Strengthening and sharing an identity

And get out there he did, leading an effort to reconnect with a number of stakeholders and share what made McGill Law special. “I said we have a project, we have to get this message out to everybody: to people recruiting in law firms, to the Quebec Bar, to people in government, to people who just have forgotten that they graduated from McGill because they’ve become members of the Law Society of Upper Canada.”

Thus, Kasirer became the Faculty’s principal ambassador, taking great pride in emphasizing the message that “McGill’s historical self is McGill’s future,” and that there was no need to fear the new programmes’s distinct nature. Rather, it represented a natural progression based on McGill’s storied past. This community was different than other law schools, and would offer, as it always had, a different kind of legal education.

“I’m going to talk to you about nomadic jurisprudence,  or dialogic jurisprudence, but not to be red-faced about it, not to be apologetic about using big words,” Kasirer explained. “Why? Because McGill law graduates are intellectuals, they believe in McGill because McGill is a university, not because it’s a trade school.”

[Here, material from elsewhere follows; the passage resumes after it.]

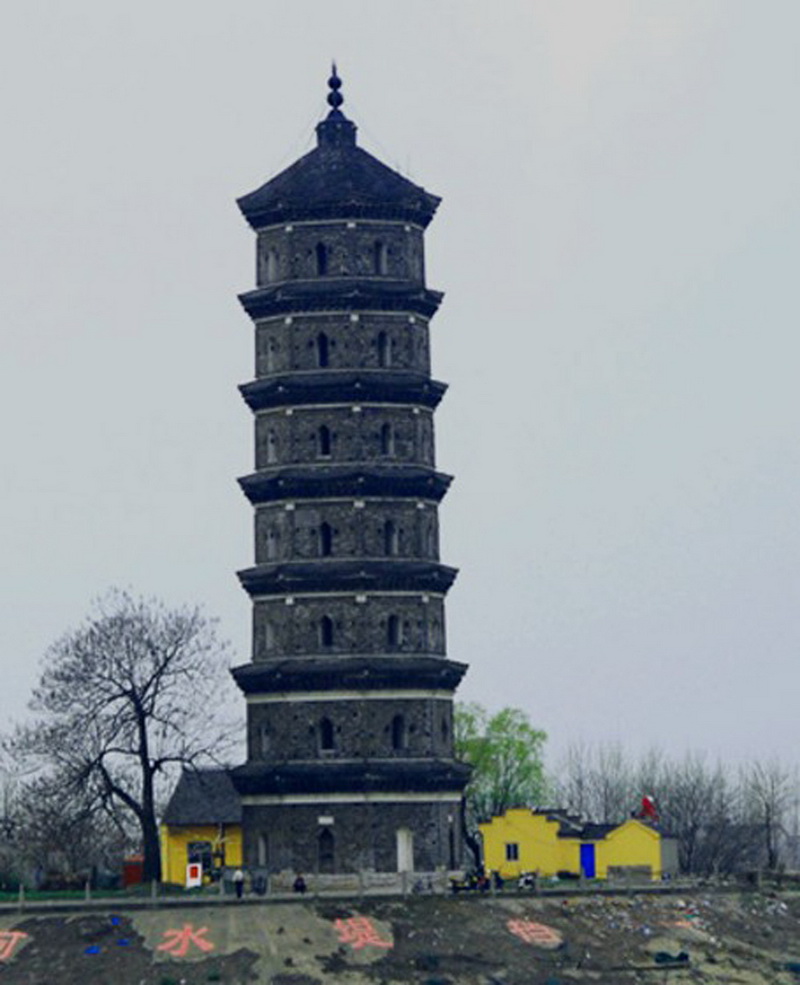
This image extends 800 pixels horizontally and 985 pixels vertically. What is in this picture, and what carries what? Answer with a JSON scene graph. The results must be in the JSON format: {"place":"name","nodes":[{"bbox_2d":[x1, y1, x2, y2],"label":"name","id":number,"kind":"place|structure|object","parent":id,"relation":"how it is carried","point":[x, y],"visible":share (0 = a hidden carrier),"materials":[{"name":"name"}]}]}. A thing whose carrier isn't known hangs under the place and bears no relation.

But the Faculty is more than a collection of smart people. It is a carefully built community, one that – through its students, faculty, and staff – reflects the diversity of legal education within. “You know, we could fill the class twice over with A+ students from Southern Ontario,” he says, “but that’s not the project at all.”

Professors, too, would be recruited with a view to how they would fit within this community, rather than based solely on their individual accomplishments. So a Faculty that was afraid five years ago of having too much talent retire is now “full of young people publishing great work and teaching in imaginative ways.”

Furthermore, the establishment of two new awards – one for dedication to the Faculty of Law and a second for outstanding contribution to the law – helped raise the profile of the Faculty and celebrate its uniqueness.

“Reminding people of these deep values – the intellectual approach to the law as foundational discipline, the transsystemmic lifeblood that has always been part of the Faculty – has been a source of confidence to everybody,” said Kasirer, continually emphasizing the link between the place’s past, and its future. “The core is the strategy,” he said. “And the strategy is not a three-year plan, it’s not a five-year plan. It’s like the Catholic Church – it’s a thousand-year plan.”

Moving on

And, as with any good thousand-year plan, there comes a time when a leader decides it is time to pass the gauntlet. Despite pleas from all corners that he stay on for a second term, Kasirer chose to move on.

“It’s been 5 1/2 years, and that’s a good long time in my own life and my family’s life,” he said.  “I think it’s a right moment for me and for the Faculty to look for something different. At one level I’d like it to go on forever, but assuming one has to leave and you want to quit while you’re ahead, it’s best to leave when the place is harmonious, peaceful, relatively prosperous.”

Kasirer can think of many things he will miss, not the least of which is the “social dimension of the job,” including attending countless events and meeting students, other Deans, and graduates (“I could go to the reunion of the class of ‘58 every Saturday for the rest of my life and I’d be perfectly happy doing it”). As for something he won’t miss, Kasirer glances at his Blackberry and mentions the “breakneck pace to being Dean that’s not entirely conducive to good health.”

But moments later he corrected himself, “I’m going to miss everything about it, frankly, right down to the Blackberry. I have just loved absolutely every second of it. Every second of it.”